Em uma ação coordenada para regular o mercado de apostas online no Brasil, o governo federal determinou que os apostadores tenham até o dia 10 de outubro para sacar seus recursos depositados em casas de apostas não regularizadas. Após essa data, os sites dessas plataformas serão bloqueados e retirados do ar.
A medida, anunciada pelo Ministério da Fazenda, visa coibir a atuação de empresas que não cumprem os requisitos legais para operar no país. Segundo a pasta, a responsabilidade de garantir o resgate dos valores pelos apostadores é das próprias plataformas.
"Se você que está me ouvindo tem algum dinheiro nesses sites de apostas, peça a restituição já, porque você tem direito a ter seu dinheiro restituído", alertou o ministro da Fazenda, Fernando Haddad.
As empresas que estavam em atividade no momento da publicação da "Lei das Bets", em dezembro de 2023, tiveram até esta terça-feira (1º/10) para solicitar autorização e operar sob o selo "bet.br". Após esse prazo, as plataformas que não cumprirem os critérios serão proibidas de atuar no país.
A partir de 1º de janeiro de 2025, apenas empresas devidamente autorizadas poderão oferecer serviços de apostas online no Brasil.
Estimativas do governo apontam que cerca de 500 a 600 sites de apostas serão bloqueados nos próximos dias.
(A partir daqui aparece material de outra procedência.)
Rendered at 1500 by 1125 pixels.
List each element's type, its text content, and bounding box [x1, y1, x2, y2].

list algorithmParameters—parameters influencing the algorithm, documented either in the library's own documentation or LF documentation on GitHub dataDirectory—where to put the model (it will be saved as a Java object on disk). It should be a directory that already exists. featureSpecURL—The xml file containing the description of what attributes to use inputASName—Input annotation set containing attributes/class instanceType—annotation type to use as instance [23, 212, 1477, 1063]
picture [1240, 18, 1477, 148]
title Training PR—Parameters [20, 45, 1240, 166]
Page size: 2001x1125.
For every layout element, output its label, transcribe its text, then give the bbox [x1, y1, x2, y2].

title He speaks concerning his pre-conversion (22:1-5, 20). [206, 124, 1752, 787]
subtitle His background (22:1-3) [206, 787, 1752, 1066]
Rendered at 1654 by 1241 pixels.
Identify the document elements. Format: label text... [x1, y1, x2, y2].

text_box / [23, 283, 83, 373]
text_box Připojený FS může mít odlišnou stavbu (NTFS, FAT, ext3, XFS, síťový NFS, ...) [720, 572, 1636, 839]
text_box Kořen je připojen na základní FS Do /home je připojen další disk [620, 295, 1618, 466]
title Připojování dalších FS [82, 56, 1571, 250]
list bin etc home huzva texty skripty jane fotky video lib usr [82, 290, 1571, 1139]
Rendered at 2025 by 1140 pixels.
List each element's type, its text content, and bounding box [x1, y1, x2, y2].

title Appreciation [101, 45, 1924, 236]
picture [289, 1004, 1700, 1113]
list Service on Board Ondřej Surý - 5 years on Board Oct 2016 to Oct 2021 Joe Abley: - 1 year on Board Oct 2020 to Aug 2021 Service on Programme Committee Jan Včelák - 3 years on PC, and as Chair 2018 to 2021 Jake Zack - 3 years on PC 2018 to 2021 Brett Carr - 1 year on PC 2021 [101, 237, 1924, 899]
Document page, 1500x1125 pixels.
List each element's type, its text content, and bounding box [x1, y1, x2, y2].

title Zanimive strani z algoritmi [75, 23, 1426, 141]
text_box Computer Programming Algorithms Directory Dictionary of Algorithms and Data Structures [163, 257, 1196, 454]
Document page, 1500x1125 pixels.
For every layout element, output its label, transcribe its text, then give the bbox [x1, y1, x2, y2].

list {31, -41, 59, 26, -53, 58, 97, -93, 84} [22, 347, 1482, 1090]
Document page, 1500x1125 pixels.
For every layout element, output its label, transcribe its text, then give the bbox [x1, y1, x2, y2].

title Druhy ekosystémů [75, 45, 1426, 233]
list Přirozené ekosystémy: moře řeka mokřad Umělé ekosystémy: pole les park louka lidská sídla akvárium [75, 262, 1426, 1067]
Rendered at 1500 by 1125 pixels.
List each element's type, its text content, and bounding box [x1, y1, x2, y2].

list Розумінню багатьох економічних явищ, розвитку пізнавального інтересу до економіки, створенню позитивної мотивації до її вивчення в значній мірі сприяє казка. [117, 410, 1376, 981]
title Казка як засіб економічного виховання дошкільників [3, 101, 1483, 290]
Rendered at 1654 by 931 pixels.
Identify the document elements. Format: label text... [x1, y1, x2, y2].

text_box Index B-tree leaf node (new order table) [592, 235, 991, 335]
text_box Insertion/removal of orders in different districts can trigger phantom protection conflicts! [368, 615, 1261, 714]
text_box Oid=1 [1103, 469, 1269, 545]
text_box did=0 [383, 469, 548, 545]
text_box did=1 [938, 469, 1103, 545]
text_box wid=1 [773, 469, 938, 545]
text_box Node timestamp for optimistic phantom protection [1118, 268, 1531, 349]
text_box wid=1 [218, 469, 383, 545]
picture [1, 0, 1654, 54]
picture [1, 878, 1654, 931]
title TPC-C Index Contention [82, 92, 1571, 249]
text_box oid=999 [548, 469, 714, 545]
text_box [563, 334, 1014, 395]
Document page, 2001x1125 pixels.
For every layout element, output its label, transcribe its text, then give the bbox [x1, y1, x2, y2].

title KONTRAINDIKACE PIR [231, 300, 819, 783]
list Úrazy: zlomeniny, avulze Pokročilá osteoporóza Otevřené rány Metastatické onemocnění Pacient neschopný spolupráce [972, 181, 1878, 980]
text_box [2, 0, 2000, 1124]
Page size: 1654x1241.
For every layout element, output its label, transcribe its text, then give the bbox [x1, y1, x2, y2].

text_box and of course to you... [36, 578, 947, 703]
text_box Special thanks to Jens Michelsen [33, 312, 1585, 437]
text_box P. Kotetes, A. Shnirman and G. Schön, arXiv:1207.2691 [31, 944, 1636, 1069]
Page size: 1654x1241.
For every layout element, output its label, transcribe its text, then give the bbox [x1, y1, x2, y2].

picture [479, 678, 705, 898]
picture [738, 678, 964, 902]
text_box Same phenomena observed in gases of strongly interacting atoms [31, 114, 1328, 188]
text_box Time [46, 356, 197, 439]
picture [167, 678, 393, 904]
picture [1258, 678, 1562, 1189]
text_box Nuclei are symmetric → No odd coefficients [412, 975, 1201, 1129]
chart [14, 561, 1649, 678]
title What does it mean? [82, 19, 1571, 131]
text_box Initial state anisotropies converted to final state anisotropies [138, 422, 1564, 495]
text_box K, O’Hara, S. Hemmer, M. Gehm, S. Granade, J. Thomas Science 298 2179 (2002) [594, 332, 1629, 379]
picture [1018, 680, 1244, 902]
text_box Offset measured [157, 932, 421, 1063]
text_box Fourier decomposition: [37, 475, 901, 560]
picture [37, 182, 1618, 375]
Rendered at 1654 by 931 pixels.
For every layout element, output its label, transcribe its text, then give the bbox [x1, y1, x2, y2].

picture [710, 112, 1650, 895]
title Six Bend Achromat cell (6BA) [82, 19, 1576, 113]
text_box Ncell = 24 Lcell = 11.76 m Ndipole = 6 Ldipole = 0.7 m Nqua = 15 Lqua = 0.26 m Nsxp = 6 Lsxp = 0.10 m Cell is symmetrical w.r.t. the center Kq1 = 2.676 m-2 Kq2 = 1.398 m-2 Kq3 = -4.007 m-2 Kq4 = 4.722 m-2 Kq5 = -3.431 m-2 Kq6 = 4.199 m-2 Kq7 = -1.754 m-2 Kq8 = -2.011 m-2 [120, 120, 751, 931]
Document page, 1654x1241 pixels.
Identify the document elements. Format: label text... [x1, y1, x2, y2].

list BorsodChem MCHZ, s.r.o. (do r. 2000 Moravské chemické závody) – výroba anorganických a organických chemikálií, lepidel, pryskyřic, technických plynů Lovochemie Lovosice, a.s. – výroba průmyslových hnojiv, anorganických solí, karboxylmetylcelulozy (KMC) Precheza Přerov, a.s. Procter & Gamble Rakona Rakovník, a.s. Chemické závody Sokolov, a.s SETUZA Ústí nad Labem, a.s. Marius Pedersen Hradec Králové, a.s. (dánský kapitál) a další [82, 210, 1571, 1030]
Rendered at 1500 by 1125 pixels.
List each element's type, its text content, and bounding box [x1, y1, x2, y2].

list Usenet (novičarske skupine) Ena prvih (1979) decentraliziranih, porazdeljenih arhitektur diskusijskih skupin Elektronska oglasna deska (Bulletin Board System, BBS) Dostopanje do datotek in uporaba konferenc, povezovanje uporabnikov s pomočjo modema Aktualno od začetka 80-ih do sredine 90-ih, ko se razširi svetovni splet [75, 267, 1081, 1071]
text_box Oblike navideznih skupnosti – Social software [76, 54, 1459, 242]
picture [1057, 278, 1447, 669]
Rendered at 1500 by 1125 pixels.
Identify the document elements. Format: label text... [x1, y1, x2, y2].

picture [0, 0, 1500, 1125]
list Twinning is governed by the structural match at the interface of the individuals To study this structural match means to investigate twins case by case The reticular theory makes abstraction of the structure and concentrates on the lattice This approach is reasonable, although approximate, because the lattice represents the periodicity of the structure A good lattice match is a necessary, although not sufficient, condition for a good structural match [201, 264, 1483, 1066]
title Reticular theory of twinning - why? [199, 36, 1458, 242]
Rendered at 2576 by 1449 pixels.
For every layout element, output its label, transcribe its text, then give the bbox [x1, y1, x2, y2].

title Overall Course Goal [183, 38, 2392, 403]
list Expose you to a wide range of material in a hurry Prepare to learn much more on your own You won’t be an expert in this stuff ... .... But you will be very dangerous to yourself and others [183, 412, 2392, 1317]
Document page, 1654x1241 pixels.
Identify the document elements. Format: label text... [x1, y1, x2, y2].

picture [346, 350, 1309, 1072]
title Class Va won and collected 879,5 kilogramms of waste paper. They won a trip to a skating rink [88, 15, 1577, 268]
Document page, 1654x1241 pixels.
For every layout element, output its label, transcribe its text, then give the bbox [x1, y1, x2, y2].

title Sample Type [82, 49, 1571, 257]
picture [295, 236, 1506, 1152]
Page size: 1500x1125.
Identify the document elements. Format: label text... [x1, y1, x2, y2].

A Agência Nacional de Telecomunicações (Anatel) será responsável por executar o bloqueio do acesso a essas plataformas no território nacional.
Diante desse cenário, o Ministério da Fazenda recomenda que os apostadores entrem em contato com as plataformas onde possuem valores depositados e solicitem o resgate o mais rápido possível. É importante ressaltar que após o dia 10 de outubro, não haverá mais garantias de que será possível recuperar os valores.
Para garantir a efetividade da medida, o Ministério da Fazenda intensificará o diálogo com o Ministério da Justiça e da Segurança Pública (MJSP), o Banco Central (BC) e a Anatel. Os órgãos trabalharão em conjunto para coibir irregularidades e proteger os consumidores.